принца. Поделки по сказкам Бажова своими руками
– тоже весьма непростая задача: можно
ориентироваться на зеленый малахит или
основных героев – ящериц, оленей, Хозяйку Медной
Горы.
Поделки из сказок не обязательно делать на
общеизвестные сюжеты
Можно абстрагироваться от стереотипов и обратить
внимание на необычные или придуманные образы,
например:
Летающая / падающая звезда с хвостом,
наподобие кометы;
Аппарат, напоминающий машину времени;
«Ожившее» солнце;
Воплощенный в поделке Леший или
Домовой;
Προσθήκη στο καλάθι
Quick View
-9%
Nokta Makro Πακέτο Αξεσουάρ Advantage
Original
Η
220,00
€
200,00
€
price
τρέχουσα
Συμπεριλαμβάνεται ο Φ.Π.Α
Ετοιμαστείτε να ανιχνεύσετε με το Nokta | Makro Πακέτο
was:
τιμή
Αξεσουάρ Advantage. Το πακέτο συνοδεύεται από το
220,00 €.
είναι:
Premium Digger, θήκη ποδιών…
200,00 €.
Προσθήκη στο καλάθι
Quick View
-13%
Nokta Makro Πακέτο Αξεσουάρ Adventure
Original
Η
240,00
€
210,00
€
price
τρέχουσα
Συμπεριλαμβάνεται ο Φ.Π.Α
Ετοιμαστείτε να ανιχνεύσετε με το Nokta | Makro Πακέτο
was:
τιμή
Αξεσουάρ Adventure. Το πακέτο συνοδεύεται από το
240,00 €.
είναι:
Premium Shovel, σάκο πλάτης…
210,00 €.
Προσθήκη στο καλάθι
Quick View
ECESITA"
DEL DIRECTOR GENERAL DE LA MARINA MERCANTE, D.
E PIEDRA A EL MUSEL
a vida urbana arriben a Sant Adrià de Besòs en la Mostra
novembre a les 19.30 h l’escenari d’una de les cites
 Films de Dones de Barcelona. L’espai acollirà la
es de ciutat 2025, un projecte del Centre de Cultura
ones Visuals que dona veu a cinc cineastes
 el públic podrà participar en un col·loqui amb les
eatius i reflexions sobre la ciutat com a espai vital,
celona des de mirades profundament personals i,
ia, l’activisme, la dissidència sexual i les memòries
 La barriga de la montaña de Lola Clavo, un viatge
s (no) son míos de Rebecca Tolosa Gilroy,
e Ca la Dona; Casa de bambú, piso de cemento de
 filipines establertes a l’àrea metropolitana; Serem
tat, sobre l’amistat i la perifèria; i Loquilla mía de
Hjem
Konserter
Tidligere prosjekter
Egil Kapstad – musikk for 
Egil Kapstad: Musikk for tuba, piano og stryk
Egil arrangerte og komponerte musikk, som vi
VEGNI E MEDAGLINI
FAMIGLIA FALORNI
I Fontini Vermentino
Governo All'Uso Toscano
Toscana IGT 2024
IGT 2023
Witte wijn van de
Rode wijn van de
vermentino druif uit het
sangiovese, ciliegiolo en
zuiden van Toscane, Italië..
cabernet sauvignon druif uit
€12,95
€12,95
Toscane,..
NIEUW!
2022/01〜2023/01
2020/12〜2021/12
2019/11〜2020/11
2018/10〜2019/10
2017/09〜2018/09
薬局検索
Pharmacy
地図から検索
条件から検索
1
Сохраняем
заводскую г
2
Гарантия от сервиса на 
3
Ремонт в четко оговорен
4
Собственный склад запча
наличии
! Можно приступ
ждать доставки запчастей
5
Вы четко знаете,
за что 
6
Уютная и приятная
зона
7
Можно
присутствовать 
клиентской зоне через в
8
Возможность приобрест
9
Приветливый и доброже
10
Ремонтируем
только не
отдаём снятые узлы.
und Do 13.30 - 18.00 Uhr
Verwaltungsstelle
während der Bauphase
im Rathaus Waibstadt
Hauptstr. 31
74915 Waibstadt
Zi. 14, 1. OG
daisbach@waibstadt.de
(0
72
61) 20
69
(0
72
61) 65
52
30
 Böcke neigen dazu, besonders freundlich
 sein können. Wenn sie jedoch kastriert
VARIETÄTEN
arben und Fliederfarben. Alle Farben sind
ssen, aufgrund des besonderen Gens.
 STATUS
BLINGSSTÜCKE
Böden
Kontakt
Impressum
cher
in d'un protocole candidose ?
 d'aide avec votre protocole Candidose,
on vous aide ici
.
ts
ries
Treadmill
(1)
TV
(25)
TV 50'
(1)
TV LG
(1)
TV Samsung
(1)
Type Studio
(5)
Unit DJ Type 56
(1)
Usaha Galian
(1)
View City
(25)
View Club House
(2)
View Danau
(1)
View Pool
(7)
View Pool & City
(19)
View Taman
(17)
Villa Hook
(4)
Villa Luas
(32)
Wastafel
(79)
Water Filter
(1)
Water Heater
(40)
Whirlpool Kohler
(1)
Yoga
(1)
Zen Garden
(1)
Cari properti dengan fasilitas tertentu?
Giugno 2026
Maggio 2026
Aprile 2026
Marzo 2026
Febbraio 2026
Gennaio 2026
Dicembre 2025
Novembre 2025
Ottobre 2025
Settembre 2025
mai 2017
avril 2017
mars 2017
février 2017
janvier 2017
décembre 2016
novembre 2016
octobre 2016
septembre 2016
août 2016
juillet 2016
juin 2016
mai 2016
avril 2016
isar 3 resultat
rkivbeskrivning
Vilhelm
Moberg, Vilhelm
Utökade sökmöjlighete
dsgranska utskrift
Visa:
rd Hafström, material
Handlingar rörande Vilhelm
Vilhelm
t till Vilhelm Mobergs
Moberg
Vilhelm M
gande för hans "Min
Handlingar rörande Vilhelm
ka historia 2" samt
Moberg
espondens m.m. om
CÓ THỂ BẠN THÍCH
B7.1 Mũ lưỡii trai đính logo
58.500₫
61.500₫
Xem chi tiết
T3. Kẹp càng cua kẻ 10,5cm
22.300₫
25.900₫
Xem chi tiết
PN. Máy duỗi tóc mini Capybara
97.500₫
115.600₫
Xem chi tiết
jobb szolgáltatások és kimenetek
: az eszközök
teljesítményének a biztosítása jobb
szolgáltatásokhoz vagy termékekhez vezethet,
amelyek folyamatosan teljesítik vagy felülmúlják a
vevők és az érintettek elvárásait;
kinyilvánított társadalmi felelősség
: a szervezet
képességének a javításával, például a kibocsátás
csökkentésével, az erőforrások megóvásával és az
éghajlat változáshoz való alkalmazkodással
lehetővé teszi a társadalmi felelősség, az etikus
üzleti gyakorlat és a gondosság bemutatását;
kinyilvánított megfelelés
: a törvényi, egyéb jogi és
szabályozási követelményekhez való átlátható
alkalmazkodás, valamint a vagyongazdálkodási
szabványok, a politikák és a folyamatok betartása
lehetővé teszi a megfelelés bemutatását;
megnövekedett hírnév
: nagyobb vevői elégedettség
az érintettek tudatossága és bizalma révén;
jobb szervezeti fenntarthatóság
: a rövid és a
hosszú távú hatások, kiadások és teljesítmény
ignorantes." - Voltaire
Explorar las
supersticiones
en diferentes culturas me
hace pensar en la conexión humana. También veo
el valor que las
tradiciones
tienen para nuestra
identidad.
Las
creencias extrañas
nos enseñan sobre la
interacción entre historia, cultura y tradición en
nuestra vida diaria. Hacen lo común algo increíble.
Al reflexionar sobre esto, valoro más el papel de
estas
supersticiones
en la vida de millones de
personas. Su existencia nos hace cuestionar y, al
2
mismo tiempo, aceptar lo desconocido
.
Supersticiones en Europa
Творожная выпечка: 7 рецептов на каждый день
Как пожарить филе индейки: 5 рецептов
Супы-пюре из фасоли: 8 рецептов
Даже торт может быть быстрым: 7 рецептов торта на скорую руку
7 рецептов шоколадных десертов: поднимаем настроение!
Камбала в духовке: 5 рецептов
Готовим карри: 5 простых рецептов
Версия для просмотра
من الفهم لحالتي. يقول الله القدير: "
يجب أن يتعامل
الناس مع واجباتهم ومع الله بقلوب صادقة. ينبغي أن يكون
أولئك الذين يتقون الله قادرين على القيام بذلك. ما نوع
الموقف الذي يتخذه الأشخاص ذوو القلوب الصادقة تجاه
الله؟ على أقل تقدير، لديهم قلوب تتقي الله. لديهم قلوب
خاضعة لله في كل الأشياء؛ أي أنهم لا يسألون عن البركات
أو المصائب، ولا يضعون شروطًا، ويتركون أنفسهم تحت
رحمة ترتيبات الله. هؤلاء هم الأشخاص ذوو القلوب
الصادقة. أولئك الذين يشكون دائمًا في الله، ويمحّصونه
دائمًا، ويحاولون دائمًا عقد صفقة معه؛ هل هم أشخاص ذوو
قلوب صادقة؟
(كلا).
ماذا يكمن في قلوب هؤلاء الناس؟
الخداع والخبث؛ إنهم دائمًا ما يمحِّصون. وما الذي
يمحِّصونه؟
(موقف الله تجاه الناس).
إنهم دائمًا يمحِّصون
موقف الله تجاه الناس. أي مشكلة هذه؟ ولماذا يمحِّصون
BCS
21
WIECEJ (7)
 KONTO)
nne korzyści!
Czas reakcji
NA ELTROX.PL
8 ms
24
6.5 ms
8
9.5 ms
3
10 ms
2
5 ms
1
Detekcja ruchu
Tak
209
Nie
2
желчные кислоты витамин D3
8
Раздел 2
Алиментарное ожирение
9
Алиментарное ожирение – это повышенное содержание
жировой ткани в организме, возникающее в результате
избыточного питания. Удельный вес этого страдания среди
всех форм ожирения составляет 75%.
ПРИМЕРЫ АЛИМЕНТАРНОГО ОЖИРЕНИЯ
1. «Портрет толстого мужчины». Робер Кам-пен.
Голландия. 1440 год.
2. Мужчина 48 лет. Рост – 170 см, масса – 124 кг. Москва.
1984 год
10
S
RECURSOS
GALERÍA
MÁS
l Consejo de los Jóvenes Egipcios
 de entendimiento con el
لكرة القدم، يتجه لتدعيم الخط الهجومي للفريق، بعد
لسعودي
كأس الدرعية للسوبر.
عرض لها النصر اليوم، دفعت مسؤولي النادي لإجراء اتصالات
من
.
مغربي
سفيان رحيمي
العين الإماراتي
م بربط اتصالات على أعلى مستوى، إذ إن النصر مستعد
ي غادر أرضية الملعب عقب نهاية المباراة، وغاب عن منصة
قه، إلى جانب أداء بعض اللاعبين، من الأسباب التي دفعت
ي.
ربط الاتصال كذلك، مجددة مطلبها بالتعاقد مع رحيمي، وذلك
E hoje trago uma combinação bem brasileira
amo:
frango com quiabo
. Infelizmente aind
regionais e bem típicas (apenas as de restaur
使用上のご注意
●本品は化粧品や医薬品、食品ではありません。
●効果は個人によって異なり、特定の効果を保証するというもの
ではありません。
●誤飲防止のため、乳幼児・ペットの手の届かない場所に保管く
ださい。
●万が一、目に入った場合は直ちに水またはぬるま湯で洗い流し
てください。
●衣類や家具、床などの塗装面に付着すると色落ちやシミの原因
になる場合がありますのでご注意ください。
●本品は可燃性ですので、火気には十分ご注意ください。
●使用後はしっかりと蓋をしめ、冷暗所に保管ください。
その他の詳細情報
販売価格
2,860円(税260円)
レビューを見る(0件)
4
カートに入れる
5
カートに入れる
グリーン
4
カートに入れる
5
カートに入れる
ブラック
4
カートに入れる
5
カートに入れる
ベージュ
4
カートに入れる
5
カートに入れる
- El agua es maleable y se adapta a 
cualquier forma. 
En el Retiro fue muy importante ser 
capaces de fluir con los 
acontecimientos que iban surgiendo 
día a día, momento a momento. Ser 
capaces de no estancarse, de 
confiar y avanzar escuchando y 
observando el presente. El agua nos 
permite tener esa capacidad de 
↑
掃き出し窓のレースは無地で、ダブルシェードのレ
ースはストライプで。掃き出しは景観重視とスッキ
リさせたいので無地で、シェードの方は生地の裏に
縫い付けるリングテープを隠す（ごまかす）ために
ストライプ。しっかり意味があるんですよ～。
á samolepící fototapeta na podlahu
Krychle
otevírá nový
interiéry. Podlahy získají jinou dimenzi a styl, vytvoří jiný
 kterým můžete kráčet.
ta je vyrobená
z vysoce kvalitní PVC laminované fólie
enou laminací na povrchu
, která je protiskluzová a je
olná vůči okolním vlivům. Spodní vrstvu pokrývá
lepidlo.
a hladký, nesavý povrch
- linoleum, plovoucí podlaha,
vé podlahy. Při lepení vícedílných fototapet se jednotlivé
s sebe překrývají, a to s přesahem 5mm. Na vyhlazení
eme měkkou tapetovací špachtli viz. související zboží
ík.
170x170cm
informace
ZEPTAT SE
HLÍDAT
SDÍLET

What you are asked to do: Extract the lines above, from the first one through the one containing "Летающая / падающая", and return only those, unchanged.

Exercise result:
принца. Поделки по сказкам Бажова своими руками
– тоже весьма непростая задача: можно
ориентироваться на зеленый малахит или
основных героев – ящериц, оленей, Хозяйку Медной
Горы.
Поделки из сказок не обязательно делать на
общеизвестные сюжеты
Можно абстрагироваться от стереотипов и обратить
внимание на необычные или придуманные образы,
например:
Летающая / падающая звезда с хвостом,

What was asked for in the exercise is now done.